Disitu tidak terdapat batas ulayat Baolangu sampai di pulau siput hanya didalam itu
disebutkan secara garis besar bahwa dari Ile Bona Amang turun ke Wata Kner ( bibir
pantai ) tidak ada kata sampai di Awalolong ( lihat dokumen kesepakatan tua-tua
adat Desa Baolangu , tanggal 01 Agustus tahun 1999 ).

V. SARAN PENDAPAT
1. Untuk menetapkan bahwa Awalolong milik Komunitas Baolangu harus
didiskusikan dengan semua tokoh atau kepala suku ( 17 suku ) se Komunitas
Baolangu, baik yang berdomilisi di Lewokukung, Lite, Namaweka maupun
Lewoleba dan Lamahora.
2. Sepanjang ini belum pernah orang Baolangu melakukan seremoni di Pulau
Awalolong sebagai wujud pengakuan bahwa Awalolong milik orang Baolangu.
Seremoni hanya pernah dilakukan oleh Saudara “ Albert Pito “ orang dari
Karangora yang diistilahkan waktu itu dengan paraw Tua Magu ( kasih makan
leluhur ), tidak lama berselang waktu paraw Tua Magu, Bapak Albert dan
anaknya meninggal dunia di Jakarta sehingga Ritual dimaksud tidak bias dirunut
dan ditelusuri soal klaim dari Albert Pito bahwa Awalolong itu milik Mereka.
Untuk itu butuh Mola Bdae ( dukun ) dari berbagai orang guna mencari tahu
siapa, dan dari suku apa yang akan membuat seremoni.
Orang-orang tua yang tinggal di Lewoleba, Namaweka, Lite, Lewokukung dan
Lamahora, baik sebagai ketua suku maupun pemuka masyarakat harus duduk
bersama Mola Bdae mencari solusi / jalan keluar.
3. Catatan ini hanya sebagai masukan guna disempurnakan dan diharapkan dapat
menghasilkan kesepakatan untuk membuat seremoni sebagai titik awal
menunjang program pemerintah dibidang kepariwisataan.
4. Hasil diskusi untuk seremonial akan dibuat setelah ada kesamaan pandangan,
kesepakatan dari berbagai pihak.

PERTANYAAN KUNCI

1. Pulau Awalolong milik siapa ?


2. Siapa yang berhak membuat seremoni ?
3. Adakah seremoni yang dilakukan sebelumnya sebagai bentuk pengakuan bahwa
Awalolong milik Komunitas, suku atau ulayat orang perorangan ?

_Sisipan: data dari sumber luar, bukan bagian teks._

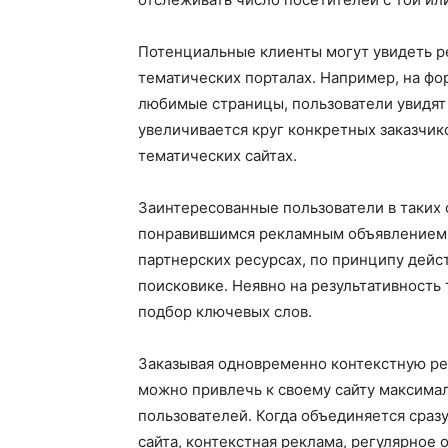
Потенциальные клиенты могут увидеть р
тематических порталах. Например, на фор
любимые страницы, пользователи увидят
увеличивается круг конкретных заказчик
тематических сайтах.
Заинтересованные пользователи в таких 
понравившимся рекламным объявлением.
партнерских ресурсах, по принципу дейст
поисковике. Неявно на результативность
подбор ключевых слов.
Заказывая одновременно контекстную рек
можно привлечь к своему сайту максима
пользователей. Когда объединяется сраз
сайта, контекстная реклама, регулярное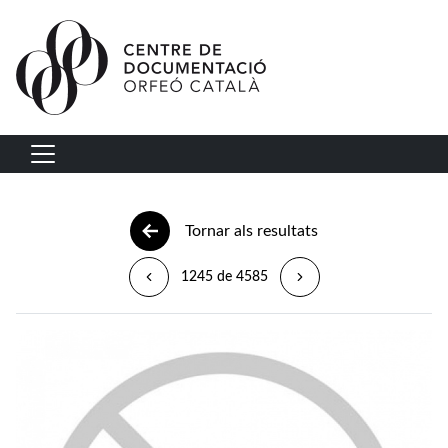
Vés al contingut
Navegació principal
Tornar als resultats
1245 de 4585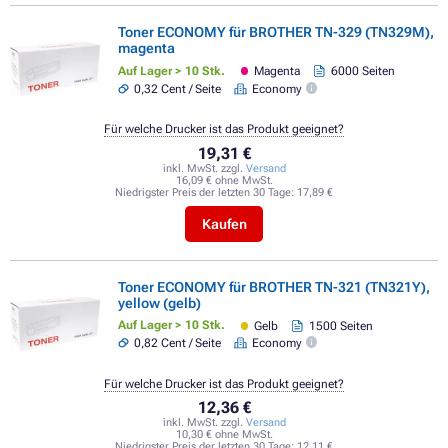
Toner ECONOMY für BROTHER TN-329 (TN329M),
magenta
Auf Lager > 10 Stk.
Magenta
6000 Seiten
0,32 Cent / Seite
Economy
Für welche Drucker ist das Produkt geeignet?
19,31 €
inkl. MwSt. zzgl.
Versand
16,09 € ohne MwSt.
Niedrigster Preis der letzten 30 Tage:
17,89 €
Kaufen
Toner ECONOMY für BROTHER TN-321 (TN321Y),
yellow (gelb)
Auf Lager > 10 Stk.
Gelb
1500 Seiten
0,82 Cent / Seite
Economy
Für welche Drucker ist das Produkt geeignet?
12,36 €
inkl. MwSt. zzgl.
Versand
10,30 € ohne MwSt.
Niedrigster Preis der letzten 30 Tage:
12,11 €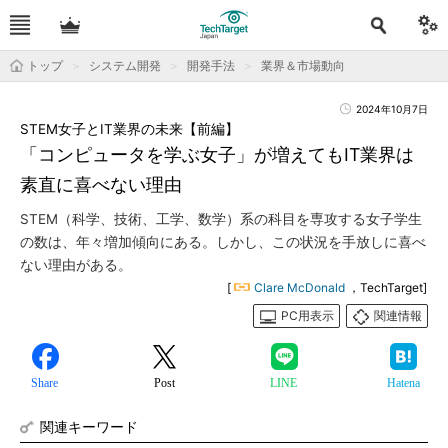
トップ
システム開発
開発手法
業界＆市場動向
2024年10月7日
STEM女子とIT業界の未来【前編】
「コンピュータを学ぶ女子」が増えてもIT業界は
素直に喜べない理由
STEM（科学、技術、工学、数学）系の科目を専攻する女子学生
の数は、年々増加傾向にある。しかし、この状況を手放しに喜べ
ない理由がある。
[
Clare McDonald
，TechTarget]
PC用表示
関連情報
Share
Post
LINE
Hatena
関連キーワード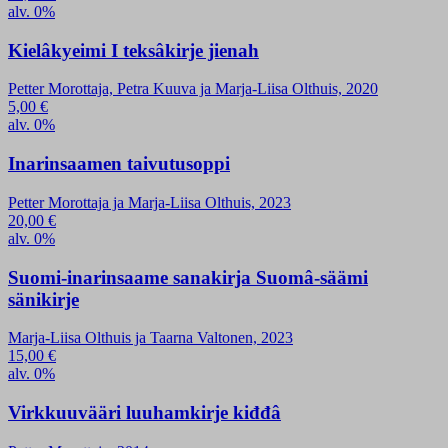
alv. 0%
Kielâkyeimi I teksâkirje jienah
Petter Morottaja, Petra Kuuva ja Marja-Liisa Olthuis, 2020
5,00
€
alv. 0%
Inarinsaamen taivutusoppi
Petter Morottaja ja Marja-Liisa Olthuis, 2023
20,00
€
alv. 0%
Suomi-inarinsaame sanakirja Suomâ-säämi
sänikirje
Marja-Liisa Olthuis ja Taarna Valtonen, 2023
15,00
€
alv. 0%
Virkkuuvääri luuhamkirje kiđđâ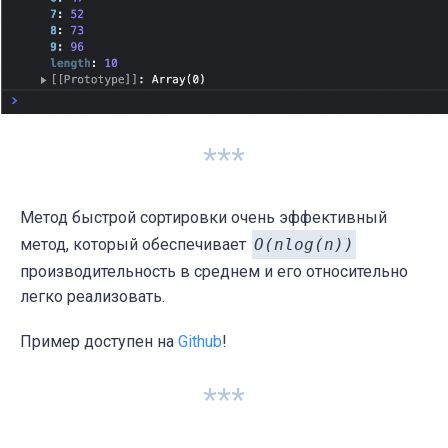
***
Метод быстрой сортировки очень эффективный
метод, который обеспечивает
O(nlog(n))
производительность в среднем и его относительно
легко реализовать.
Пример доступен на
Github
!
***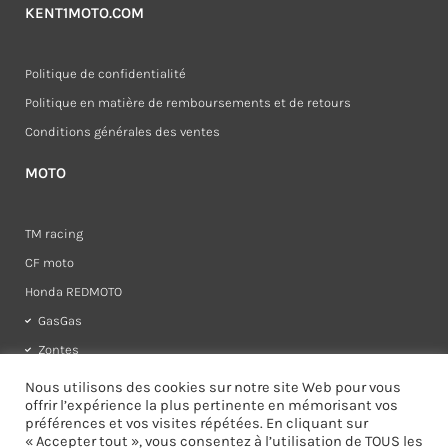
KENT1MOTO.COM
Politique de confidentialité
Politique en matière de remboursements et de retours
Conditions générales des ventes
MOTO
TM racing
CF moto
Honda REDMOTO
GasGas
Zontes
Rieju
Nous utilisons des cookies sur notre site Web pour vous
offrir l’expérience la plus pertinente en mémorisant vos
préférences et vos visites répétées. En cliquant sur
« Accepter tout », vous consentez à l’utilisation de TOUS les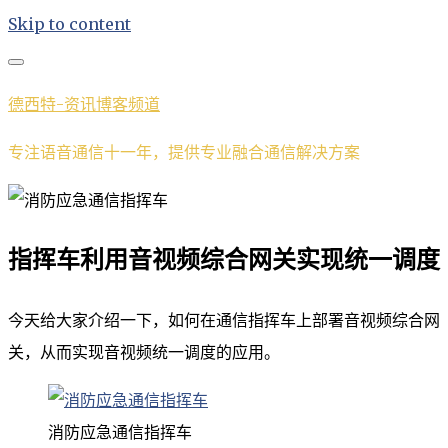
Skip to content
德西特-资讯博客频道
专注语音通信十一年，提供专业融合通信解决方案
指挥车利用音视频综合网关实现统一调度
今天给大家介绍一下，如何在通信指挥车上部署音视频综合网
关，从而实现音视频统一调度的应用。
消防应急通信指挥车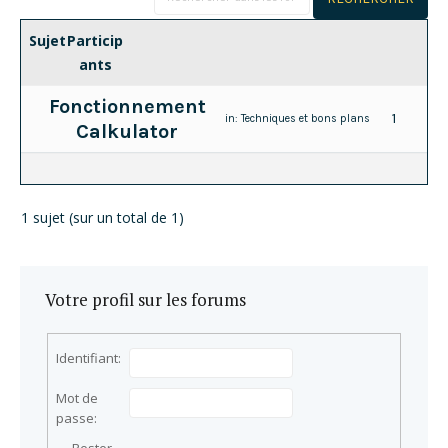
Sujet
Particip
ants
Fonctionnement
1
in:
Techniques et bons plans
Calkulator
1 sujet (sur un total de 1)
Votre profil sur les forums
Identifiant:
Mot de
passe: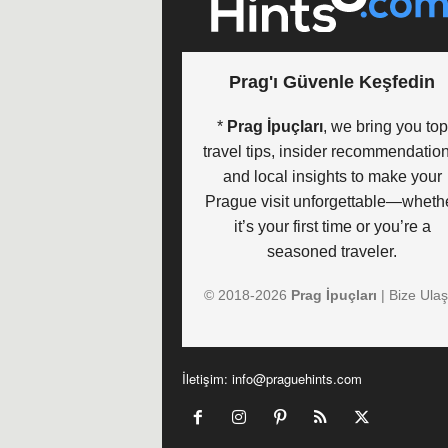
Prag'ı Güvenle Keşfedin
*
Prag İpuçları
, we bring you top
travel tips, insider recommendation
and local insights to make your
Prague visit unforgettable—wheth
it’s your first time or you’re a
seasoned traveler.
© 2018-
2026
Prag İpuçları
|
Bize Ulaş
İletişim:
info@praguehints.com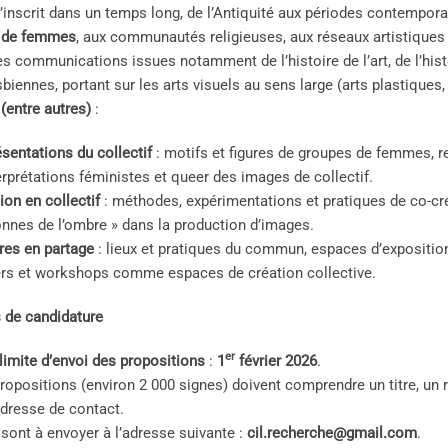
 s’inscrit dans un temps long, de l’Antiquité aux périodes contempor
s de femmes
, aux communautés religieuses, aux réseaux artistiques
es communications issues notamment de l’histoire de l’art, de l’hist
biennes, portant sur les arts visuels au sens large (arts plastiques,
(entre autres)
:
sentations du collectif
: motifs et figures de groupes de femmes, r
erprétations féministes et queer des images de collectif.
ion en collectif
: méthodes, expérimentations et pratiques de co-cré
nnes de l’ombre » dans la production d’images.
res en partage
: lieux et pratiques du commun, espaces d’exposition
ers et workshops comme espaces de création collective.
 de candidature
er
limite d’envoi des propositions
:
1
février 2026
.
ropositions (environ 2 000 signes) doivent comprendre un titre, un
dresse de contact.
 sont à envoyer à l’adresse suivante :
cil.recherche@gmail.com
.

Tiga pertanyaan kunci ini dengan membandingkan keberadaan, kepemilikan tanah adat,
ulayat yang dimiliki dahulu sampai sekarang, bahkan untuk yang akan datang menjadi
hunian anak cucu kita, maka membutuhkan pengakuan melalui Tobe bau ( duduk omong
bersama ) sebelum kita melakukan sesuatu kegiatan.

Terima Kasih, Selamat Berdiskusi


Kita
Siap Menunjang Program Pemerintah Kabupaten Lembata
Membangun Kepariwisataan di tanah kita tercinta ini.